§ ЗАДАНИЯ:
- 1) Когда Хайдеггер прочитал доклад «Исток художественного творения»? Ответ найдите в тексте страницы.
- 2) Переведите на английский предложение из текста страницы: «Люди, как правило, никакие не герои – это относится и к философам, хотя, конечно, бывают исключения».

§ ТЕКСТ СТРАНИЦЫ:
*****
Генрих Барт, брат знаменитого теолога, опубликовал в «Нойе Цюрихер Цайтунг» обзор доклада «Исток художественного творения», прочитанного Хайдеггером 20 января 1936 года, и начал свою рецензию следующим замечанием: «Мы, очевидно, должны почитать за честь тот факт, что Хайдеггер берет слово в демократическом государстве, ведь он – по крайней мере, некоторое время – считался одним из философских лидеров новой Германии. Правда, многим еще памятно, что книгу «Бытие и время» Хайдеггер «в почитании и дружбе» посвятил еврею Эдмунду Гуссерлю, а свое толкование Канта навсегда связал с памятью полуеврея Макса Шелера. Первая работа вышла в 1927 году, вторая – в 1929-м. Люди, как правило, никакие не герои – это относится и к философам, хотя, конечно, бывают исключения. Поэтому едва ли можно требовать, чтобы человек плыл против течения; и все же определенная ответственность перед собственным прошлым повышает престиж философии, которая ведь не просто наука, а когда-то слыла мудростью».
Эмиль Штайгер[336], тогда еще приват-доцент, с возмущением ответил на этот выпад: Барт, видимо, не будучи в состоянии на равных полемизировать с Хайдеггером, состряпал «политический донос», чтобы раз и навсегда опорочить его философию. Но Хайдеггер как мыслитель стоит «в одном ряду с Гегелем, Кантом, Аристотелем и Гераклитом. И осознав это, люди будут жалеть, что ему вообще приходилось заниматься повседневными проблемами, потому что всегда трагично, когда происходит смешение разных сфер; восхищаясь им, люди не позволят сбить себя с толку – точно так же, как образ прусского реакционера не мешает им испытывать благоговение перед «Феноменологией духа»». На это Генрих Барт ответил, что нельзя «разделять непроходимой пропастью философское и человеческое, мышление и бытие».
*****
§ ИСХОДНЫЕ ДАННЫЕ:
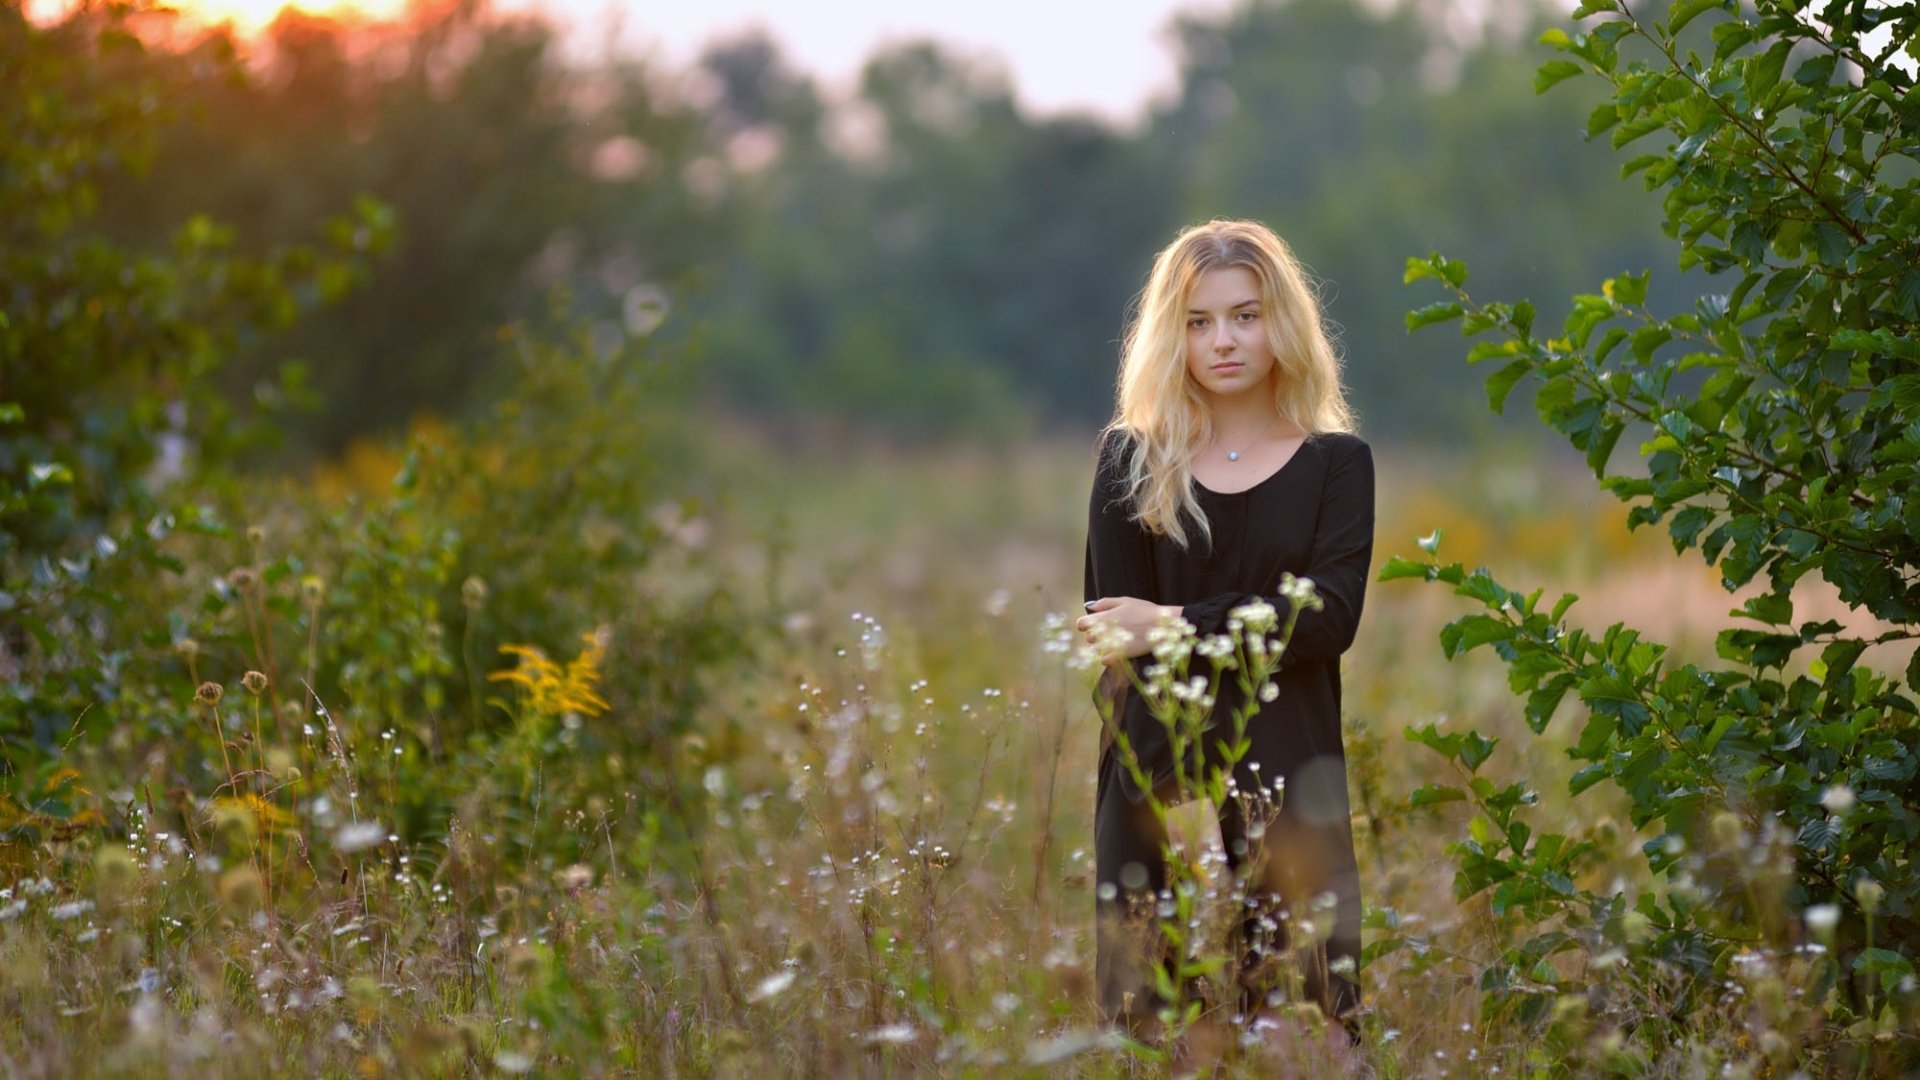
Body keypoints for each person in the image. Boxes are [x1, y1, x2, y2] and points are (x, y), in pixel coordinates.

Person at [1075, 218, 1373, 1037]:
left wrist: (1171, 623)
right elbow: (1112, 637)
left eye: (1245, 315)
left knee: (1304, 1022)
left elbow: (1326, 620)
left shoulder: (1337, 464)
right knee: (1152, 1026)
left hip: (1289, 775)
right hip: (1154, 780)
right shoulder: (1129, 459)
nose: (1225, 341)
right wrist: (1238, 629)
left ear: (1283, 322)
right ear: (1174, 336)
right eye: (1199, 323)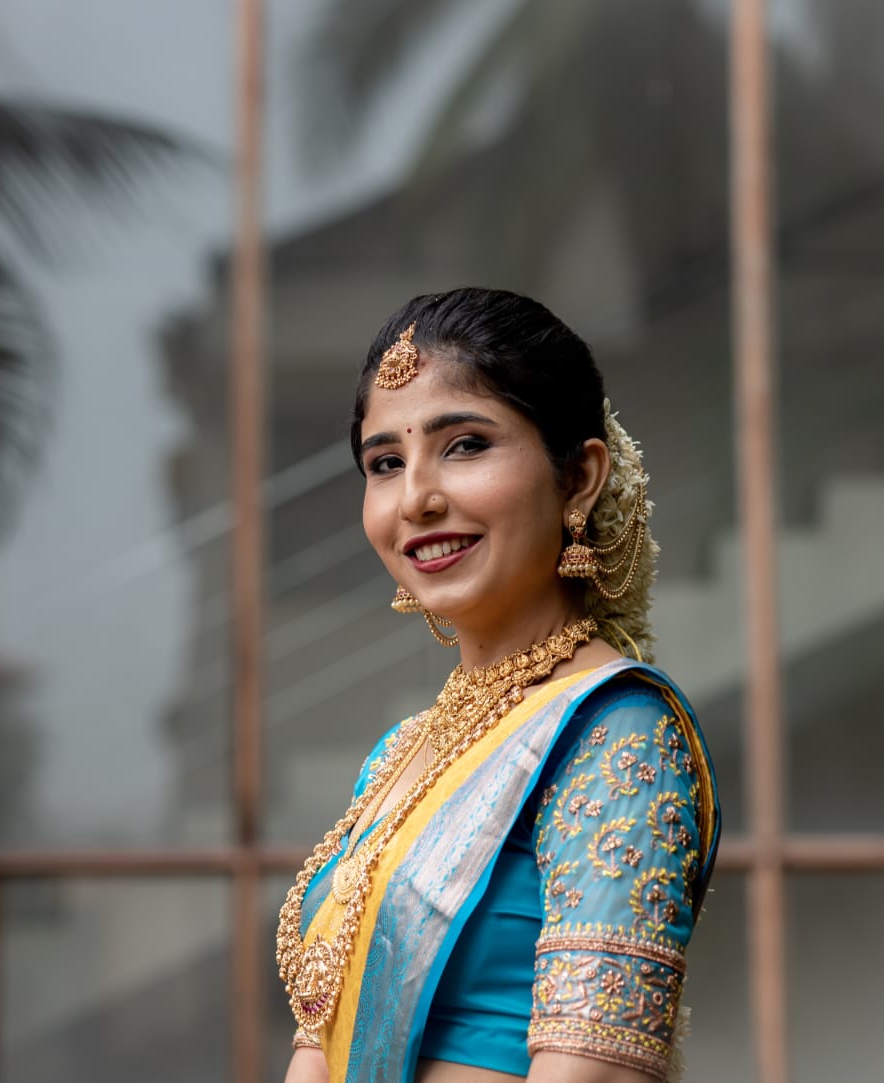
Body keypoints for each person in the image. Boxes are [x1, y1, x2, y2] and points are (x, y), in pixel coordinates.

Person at [276, 289, 720, 1083]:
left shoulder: (614, 730)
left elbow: (597, 1072)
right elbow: (320, 1043)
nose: (416, 497)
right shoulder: (398, 755)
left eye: (465, 444)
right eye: (385, 462)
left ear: (579, 477)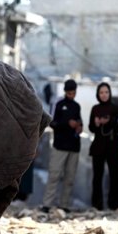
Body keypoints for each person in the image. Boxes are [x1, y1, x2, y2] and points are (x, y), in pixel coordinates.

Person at [42, 79, 83, 212]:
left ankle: (64, 205)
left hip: (74, 146)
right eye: (70, 92)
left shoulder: (77, 106)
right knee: (54, 175)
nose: (72, 95)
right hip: (60, 145)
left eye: (74, 92)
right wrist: (67, 123)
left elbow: (79, 121)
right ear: (66, 92)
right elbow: (51, 122)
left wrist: (78, 127)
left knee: (69, 177)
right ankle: (47, 205)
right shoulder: (58, 104)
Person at [88, 82, 118, 210]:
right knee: (97, 176)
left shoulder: (116, 108)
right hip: (98, 146)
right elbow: (91, 128)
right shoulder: (95, 109)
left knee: (115, 175)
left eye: (106, 92)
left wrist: (109, 121)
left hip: (113, 145)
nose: (104, 95)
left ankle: (114, 204)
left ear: (110, 93)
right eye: (101, 92)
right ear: (98, 94)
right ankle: (97, 205)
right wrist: (96, 124)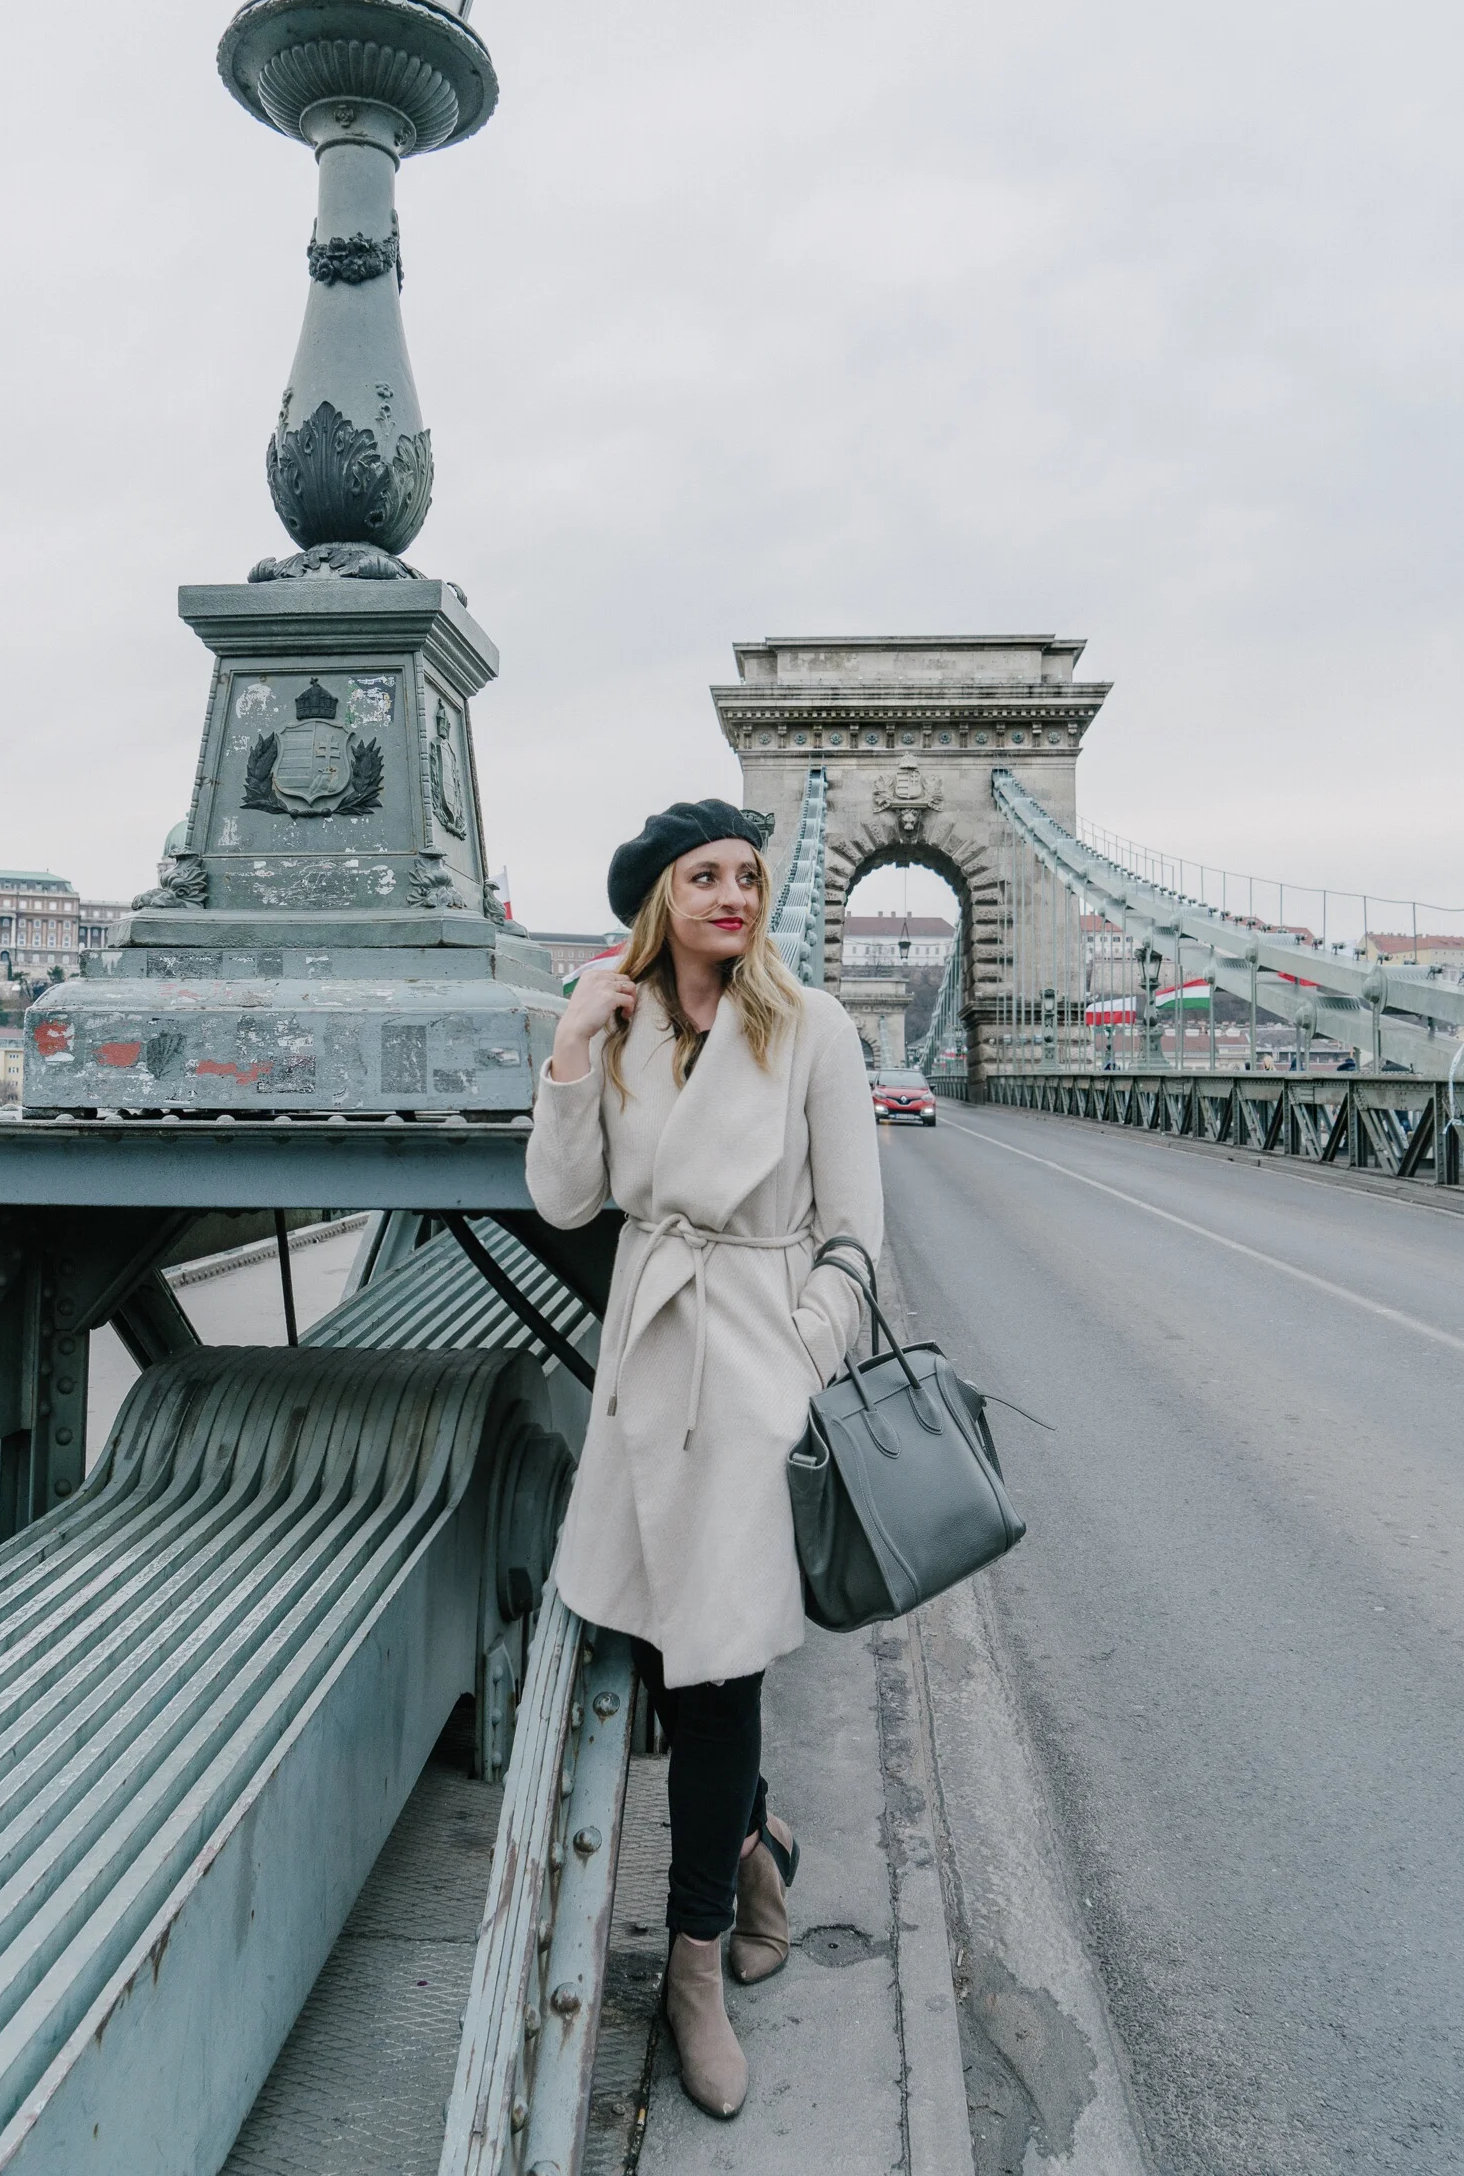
*****
§ ОТВЕТЫ НА ЗАДАНИЯ:
- 1) 20 января 1936 года.

- 2) As a rule, people are no heroes – this applies to philosophers as well, although, of course, there are exceptions.